When Coolio was raking in the royalties from Gangster's Paradise and Thom Yorke was scraping his guitar to Creep, a man named Andrew Kidman got sick of watching videos of spoiled pros jump off mega yachts on their paper thin 6'1''s. Surfing had gone square in the 90s and Andrew Kidman sought to smash the corners. Kidman put together a surf movie without any tailslides by twenty-something pros. And instead shows an older and more mature, more intellectual vision of surfing.

Tom Curren, Wayne Lynch and Derrick Hynd all give insight to the loss of soul as they see it. And right in the middle of all that is Joel Fitzgerald's mind expanding trip to Ireland.

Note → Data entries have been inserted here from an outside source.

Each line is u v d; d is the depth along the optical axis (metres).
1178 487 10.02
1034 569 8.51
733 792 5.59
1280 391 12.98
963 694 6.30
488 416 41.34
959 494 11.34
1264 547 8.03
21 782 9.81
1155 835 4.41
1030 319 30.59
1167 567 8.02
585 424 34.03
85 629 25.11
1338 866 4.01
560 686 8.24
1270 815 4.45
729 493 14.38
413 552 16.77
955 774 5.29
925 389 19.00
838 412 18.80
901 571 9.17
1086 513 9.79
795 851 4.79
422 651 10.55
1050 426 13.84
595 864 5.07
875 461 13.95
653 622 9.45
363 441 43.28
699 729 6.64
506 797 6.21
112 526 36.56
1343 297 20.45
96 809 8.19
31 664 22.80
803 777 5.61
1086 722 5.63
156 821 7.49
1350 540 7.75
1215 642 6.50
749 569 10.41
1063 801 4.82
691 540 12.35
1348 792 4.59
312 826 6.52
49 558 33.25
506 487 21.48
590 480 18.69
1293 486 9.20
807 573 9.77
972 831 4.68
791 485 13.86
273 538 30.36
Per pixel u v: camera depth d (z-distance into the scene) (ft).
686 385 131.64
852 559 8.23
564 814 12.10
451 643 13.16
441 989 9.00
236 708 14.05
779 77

The music, the waves, the soundbites, all made it to Australia and America with a perfectly intact message. Kidman's Litmus struck a blow to the cookie cutter clone surfers, and the world's interest in watching it, and inspired countless numbers to get to Ireland and expand their soul.

I was one of those many, whose first surf trip was to Ireland. I was inspired by Kidman and when I came to Ireland in 1999, I'm sure I was one of those future hipsters. Eager to find something new in surfing, surfboards and life. I didn't want to live in Hawaii any more, one of my reasons was a simple one that at the time it seemed like everyone in the surf world did, except my old friends, who were leaving due to increasing crowds.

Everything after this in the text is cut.